THE PROBLEM: Your response should be every line from the entries that includes the string "backward".

#### INPUT DATA

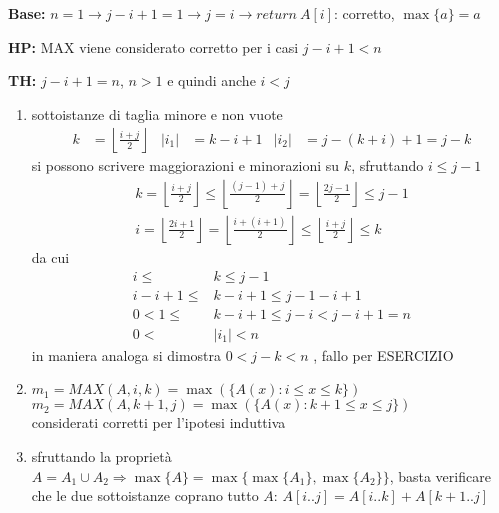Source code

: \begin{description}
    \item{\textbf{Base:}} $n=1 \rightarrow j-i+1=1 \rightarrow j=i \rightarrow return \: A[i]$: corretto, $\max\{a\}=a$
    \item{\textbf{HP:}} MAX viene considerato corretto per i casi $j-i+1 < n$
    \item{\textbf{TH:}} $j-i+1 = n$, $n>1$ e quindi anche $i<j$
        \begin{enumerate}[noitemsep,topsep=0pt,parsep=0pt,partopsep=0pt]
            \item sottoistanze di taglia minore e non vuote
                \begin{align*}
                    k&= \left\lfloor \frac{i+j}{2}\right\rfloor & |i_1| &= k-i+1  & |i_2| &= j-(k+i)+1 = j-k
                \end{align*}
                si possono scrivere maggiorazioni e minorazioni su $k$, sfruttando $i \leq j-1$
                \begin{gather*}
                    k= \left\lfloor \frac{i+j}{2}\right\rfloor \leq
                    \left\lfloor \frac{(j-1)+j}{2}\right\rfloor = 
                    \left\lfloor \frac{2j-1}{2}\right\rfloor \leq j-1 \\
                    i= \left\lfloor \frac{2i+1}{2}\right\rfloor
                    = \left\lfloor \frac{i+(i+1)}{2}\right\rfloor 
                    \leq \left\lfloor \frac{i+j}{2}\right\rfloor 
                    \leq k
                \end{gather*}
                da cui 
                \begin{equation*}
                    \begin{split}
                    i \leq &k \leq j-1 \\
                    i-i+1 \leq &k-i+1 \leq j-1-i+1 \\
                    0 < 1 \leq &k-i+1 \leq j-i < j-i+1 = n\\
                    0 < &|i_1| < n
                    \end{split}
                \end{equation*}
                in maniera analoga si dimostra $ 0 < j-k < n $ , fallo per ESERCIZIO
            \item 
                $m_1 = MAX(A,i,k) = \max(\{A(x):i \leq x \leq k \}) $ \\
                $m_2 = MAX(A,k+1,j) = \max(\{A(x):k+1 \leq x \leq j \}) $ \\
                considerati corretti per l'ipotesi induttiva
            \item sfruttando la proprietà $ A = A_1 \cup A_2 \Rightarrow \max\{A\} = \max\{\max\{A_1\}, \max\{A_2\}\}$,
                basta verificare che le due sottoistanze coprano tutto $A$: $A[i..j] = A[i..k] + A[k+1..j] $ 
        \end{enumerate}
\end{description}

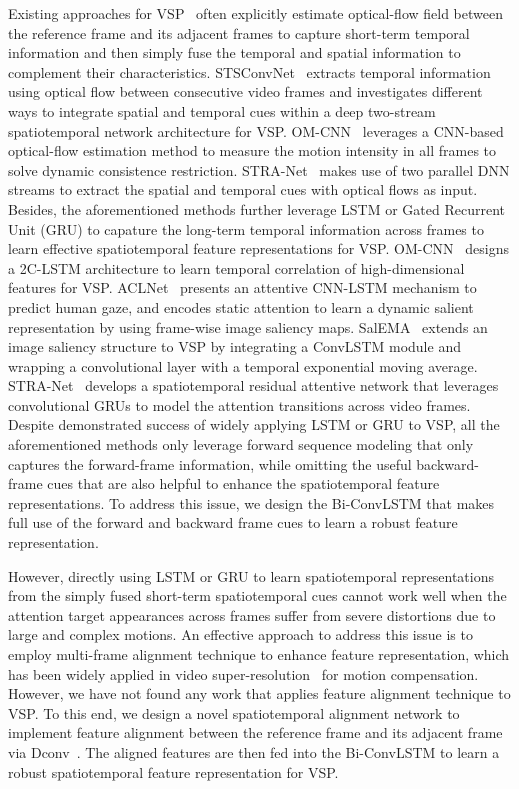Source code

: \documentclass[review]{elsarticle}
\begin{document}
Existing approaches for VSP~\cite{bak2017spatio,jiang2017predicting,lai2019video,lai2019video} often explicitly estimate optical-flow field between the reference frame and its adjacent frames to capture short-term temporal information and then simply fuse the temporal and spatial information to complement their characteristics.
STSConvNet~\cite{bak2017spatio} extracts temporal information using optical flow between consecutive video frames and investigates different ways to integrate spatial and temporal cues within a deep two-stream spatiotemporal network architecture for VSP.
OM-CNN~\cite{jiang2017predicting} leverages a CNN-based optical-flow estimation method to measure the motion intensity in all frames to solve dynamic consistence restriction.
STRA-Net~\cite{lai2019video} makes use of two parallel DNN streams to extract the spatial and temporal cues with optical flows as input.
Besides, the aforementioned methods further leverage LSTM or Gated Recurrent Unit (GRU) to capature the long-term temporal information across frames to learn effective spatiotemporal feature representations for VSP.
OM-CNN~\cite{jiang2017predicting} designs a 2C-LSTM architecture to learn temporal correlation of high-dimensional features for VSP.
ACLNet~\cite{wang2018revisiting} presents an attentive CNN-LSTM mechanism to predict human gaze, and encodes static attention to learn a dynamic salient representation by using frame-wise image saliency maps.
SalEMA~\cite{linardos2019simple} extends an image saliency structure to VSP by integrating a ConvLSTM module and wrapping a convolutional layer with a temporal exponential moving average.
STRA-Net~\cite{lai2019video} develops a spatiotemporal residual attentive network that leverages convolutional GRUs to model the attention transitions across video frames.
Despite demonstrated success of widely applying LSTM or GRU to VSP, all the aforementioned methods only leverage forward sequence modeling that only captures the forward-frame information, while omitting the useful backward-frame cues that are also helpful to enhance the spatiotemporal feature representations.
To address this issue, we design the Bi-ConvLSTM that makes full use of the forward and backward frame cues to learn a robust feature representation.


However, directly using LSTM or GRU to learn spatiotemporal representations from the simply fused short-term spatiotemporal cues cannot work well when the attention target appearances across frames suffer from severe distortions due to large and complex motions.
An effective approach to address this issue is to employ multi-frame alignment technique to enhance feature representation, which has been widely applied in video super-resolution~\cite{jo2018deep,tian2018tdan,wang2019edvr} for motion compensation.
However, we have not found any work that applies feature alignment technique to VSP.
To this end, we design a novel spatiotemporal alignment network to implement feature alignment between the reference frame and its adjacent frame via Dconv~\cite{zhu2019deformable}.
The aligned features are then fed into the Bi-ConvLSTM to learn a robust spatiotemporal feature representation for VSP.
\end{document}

########

WRITTEN SOLUTION:
Despite demonstrated success of widely applying LSTM or GRU to VSP, all the aforementioned methods only leverage forward sequence modeling that only captures the forward-frame information, while omitting the useful backward-frame cues that are also helpful to enhance the spatiotemporal feature representations.
To address this issue, we design the Bi-ConvLSTM that makes full use of the forward and backward frame cues to learn a robust feature representation.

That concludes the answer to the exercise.